What we will do going forward

Lack of support from Discord is a significant security issue. The inability to get real time support for a security breach is an unacceptable risk. Accordingly we will cease any reliance on Discord for any internal technical communications, especially DMs. The use of a break glass account as the server owner should mitigate the risk of losing control of the server again, however that is no guarantee.

We will institute a policy that no executable can be installed from any location other than the public Dynamo github repo.

Dynamo coin technology assets will be airgapped from personal computers for Dynamo developers.

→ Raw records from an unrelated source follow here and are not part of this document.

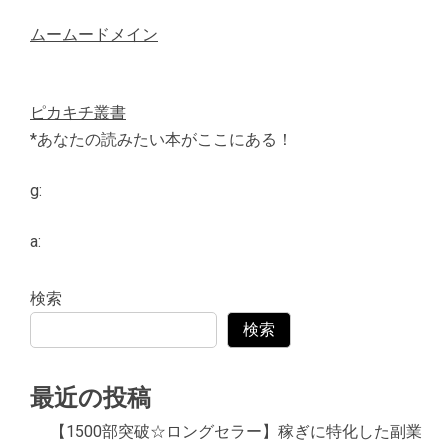
ムームードメイン
ピカキチ叢書
*あなたの読みたい本がここにある！
g:
a:
検索
検索
最近の投稿
【1500部突破☆ロングセラー】稼ぎに特化した副業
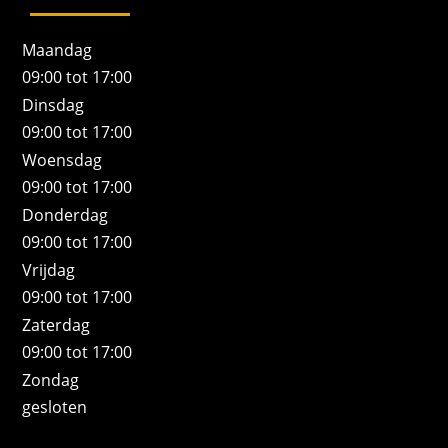
Maandag
09:00 tot 17:00
Dinsdag
09:00 tot 17:00
Woensdag
09:00 tot 17:00
Donderdag
09:00 tot 17:00
Vrijdag
09:00 tot 17:00
Zaterdag
09:00 tot 17:00
Zondag
gesloten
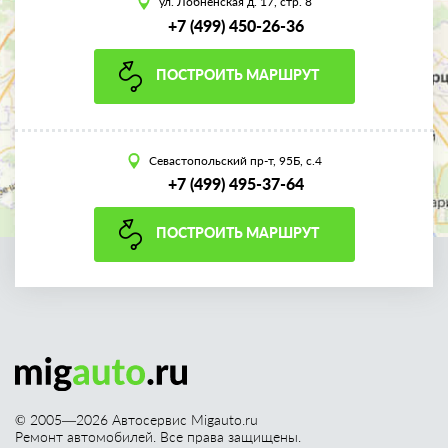
ул. Лобненская д. 17, стр. 8
+7 (499) 450-26-36
ПОСТРОИТЬ МАРШРУТ
Севастопольский пр-т, 95Б, с.4
+7 (499) 495-37-64
ПОСТРОИТЬ МАРШРУТ
© 2005—
2026
Автосервис Migauto.ru
Ремонт автомобилей. Все права защищены.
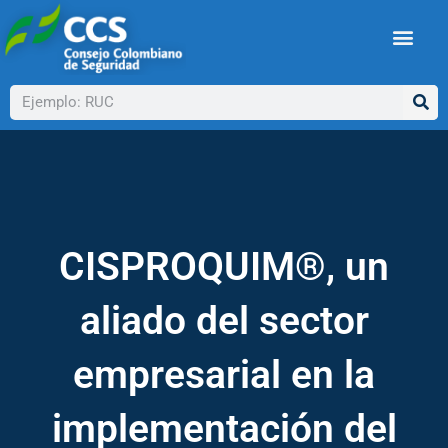
Ir
al
contenido
Buscar
CISPROQUIM®, un
aliado del sector
empresarial en la
implementación del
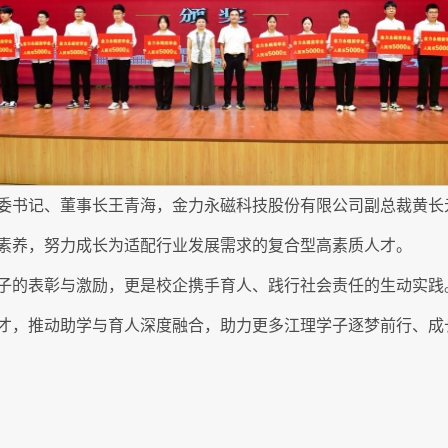
委书记、董事长王青海，金力永磁科技股份有限公司副总裁黄长
素养，努力成长为适配行业发展需求的复合型高素质人才。
子的表彰与激励，更是校企携手育人、践行社会责任的生动实践
才，推动助学与育人深度融合，助力更多江理学子逐梦前行、成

Dynamo coin will investigate and implement a chain based chat mechanism which will use private key encryption and full nodes as relays in order to eliminate reliance on Discord, particularly for important community messages.

Conclusion

The Dynamo Coin Foundation takes full responsibility for this security breach and will reimburse any entity which suffers financial loss as a result of it. Security incidents are a fact of life, however it is important to learn and evolve when they do happen. In May 2022 there were 70 reported Discord server takeovers of NFT projects alone, including notable companies like OpenSea and Bored Ape where users experienced significant financial losses. Discord is clearly a large and vulnerable attack surface.

Discord is a prerequisite for any modern crypto project. Community members expect that projects will have either a Discord or Telegram group where they can get updates and contribute to the conversation. In this context, it is a necessary evil with significant security risks that need to be actively mitigated. The Dynamo Coin Foundation will continue to support a Discord group, however we will reduce our reliance on it by creating alternate, parallel technologies that enhance the security of the community and remain true to the decentralized nature of the project.

Dynamo Coin is backed by a group of technology professionals who are committed to the continued success of the project. The robust community includes many vested entities who are here for the long term. Although this incident was disruptive, the blockchain technology remains entirely decentralized and was not impacted in any way which is one of the core promises that Dynamo, and blockchain generally, strives to deliver on.